Trecho selecionado:
Chegou um ponto em que minha primeira crônica pareceu mais um teste de vestibular com dificuldade de vinte candidatos para uma vaga. Veja que sei absolutamente que não é possível deixar de falar de mim mesmo ainda que esteja pintando um quadro abstrato, ali também tem uma mensagem: a cor pode descrever meu estado de espírito ou o termômetro do meu desejo. Suas formas descrevem minha agressividade ou suavidade. Um texto com uma história ainda que de ficção vai ser exatamente igual, falarei por metáforas de mim como se fosse um ser alado, ou um personagem do futuro. Ainda assim, continuo falando de tudo que se passa aqui dentro.
Que tema desafiador! A princípio deveria ser fácil falar de algo que eu deveria saber de cor e salteado, afinal, desde que nasci, estudo a mim mesmo, por assim dizer. Esta pergunta mostra o quão pouco tenho estudado, ou quão pouco tenho me aplicado em me descobrir. É óbvio que até aqui tenho me esquivado com tudo que posso usar de recursos por um único motivo. A vergonha.
Não importa que de um lado da folha em branco eu consiga descrever centenas de adjetivos que considero positivos e, do outro lado, por falta modéstia, descreva apenas alguns poucos desvios de comportamento. O conflito para uma história sempre falará do conflito de seu autor. Serão estes, poucos gatos pingados anotados no verso da folha, que desesperadamente e a todo custo tento esconder. Eles revelam a vergonha.
Os conflitos que não supero, sou impotente para eles, sou pequeno. A quem lê, quem ouve, quem o vê é insignificante, fácil.
Coisa boba, para quê tanta confusão? É o que podem dizer.
Enfim o tema proposto é fácil se não fosse a estrutura de qualquer história que é passo a passo: Primeiramente – A apresentação de uma situação comum. Depois – Um conflito para apimentar a história. Por fim – Um desfecho que vai dar um destino ou apresentar uma resolução para a pendenga. Fácil não é?
Entretanto, se o conflito é justamente meu conflito, que continua sendo um conflito porque ainda não dei uma solução para o caso, as centenas de adjetivos positivos que poderiam me descrever não têm poder suficiente para me fazer enfrentar o ”bicho papão”.
O que sou então? Uma pergunta sem resposta? Evidentemente que não. Como a obra de uma vida, sou nada mais que uma legítima obra de arte. Assim como todo mundo. Sem falsa modéstia obra de arte, sim! No entanto, inacabada, como se pode perceber.

Instrução:
Em duas frases, resuma a crônica.

Trechos dos dados:

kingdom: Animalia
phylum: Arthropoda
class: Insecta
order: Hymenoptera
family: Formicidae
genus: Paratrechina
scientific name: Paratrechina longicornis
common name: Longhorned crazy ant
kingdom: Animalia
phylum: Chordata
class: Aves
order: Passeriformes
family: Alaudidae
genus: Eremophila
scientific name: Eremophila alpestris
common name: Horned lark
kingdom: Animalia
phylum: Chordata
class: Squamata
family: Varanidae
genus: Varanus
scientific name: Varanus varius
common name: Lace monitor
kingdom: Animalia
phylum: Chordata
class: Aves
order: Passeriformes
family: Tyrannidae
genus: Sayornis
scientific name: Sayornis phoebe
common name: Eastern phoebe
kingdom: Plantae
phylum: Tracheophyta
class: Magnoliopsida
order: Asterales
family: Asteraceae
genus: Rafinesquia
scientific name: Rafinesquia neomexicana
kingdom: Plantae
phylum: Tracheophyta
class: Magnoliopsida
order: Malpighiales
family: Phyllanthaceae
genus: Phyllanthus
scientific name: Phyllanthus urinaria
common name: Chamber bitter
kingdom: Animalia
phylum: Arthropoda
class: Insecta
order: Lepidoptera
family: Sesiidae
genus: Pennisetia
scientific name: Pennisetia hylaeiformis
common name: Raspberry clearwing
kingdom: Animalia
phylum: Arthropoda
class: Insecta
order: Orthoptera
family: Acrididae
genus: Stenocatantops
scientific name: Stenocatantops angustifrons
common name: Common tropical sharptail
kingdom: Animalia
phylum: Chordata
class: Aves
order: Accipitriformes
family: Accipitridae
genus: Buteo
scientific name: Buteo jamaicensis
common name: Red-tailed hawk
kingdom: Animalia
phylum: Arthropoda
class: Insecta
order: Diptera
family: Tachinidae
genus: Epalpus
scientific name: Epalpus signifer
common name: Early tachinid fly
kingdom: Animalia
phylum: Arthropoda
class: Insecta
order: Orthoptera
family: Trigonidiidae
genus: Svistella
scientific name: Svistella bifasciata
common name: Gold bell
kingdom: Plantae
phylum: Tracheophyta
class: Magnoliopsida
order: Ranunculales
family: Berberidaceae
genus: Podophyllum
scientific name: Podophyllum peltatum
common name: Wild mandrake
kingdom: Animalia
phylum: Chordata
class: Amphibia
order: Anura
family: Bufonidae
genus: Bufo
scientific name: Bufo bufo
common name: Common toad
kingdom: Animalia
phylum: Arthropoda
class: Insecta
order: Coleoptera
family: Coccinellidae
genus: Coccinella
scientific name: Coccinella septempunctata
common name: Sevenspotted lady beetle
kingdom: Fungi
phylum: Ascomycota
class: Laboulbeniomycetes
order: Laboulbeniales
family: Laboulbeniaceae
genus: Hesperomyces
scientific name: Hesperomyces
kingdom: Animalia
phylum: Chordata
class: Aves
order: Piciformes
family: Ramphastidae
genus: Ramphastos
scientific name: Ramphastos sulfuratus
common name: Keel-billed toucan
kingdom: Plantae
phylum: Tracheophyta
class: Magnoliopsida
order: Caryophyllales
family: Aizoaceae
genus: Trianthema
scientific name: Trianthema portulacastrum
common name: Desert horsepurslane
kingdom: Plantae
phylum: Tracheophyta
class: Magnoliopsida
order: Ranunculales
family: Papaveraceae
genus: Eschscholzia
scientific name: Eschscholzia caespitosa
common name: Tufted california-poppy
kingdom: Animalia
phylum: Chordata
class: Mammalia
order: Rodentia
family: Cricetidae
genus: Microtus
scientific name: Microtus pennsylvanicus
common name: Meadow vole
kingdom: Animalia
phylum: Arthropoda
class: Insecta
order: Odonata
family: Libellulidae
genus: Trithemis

Resposta:
A crônica afirma que não é possível deixar de falar de si mesmo em nenhuma criação, mas que escrever sobre si é difícil por causa da vergonha dos poucos desvios de comportamento que se tenta esconder, já que o conflito de uma história sempre fala do conflito de seu autor. Como esse conflito ainda não tem solução, as centenas de adjetivos positivos não bastam para enfrentá-lo, e a conclusão é que quem escreve, assim como todo mundo, é uma legítima obra de arte, porém inacabada.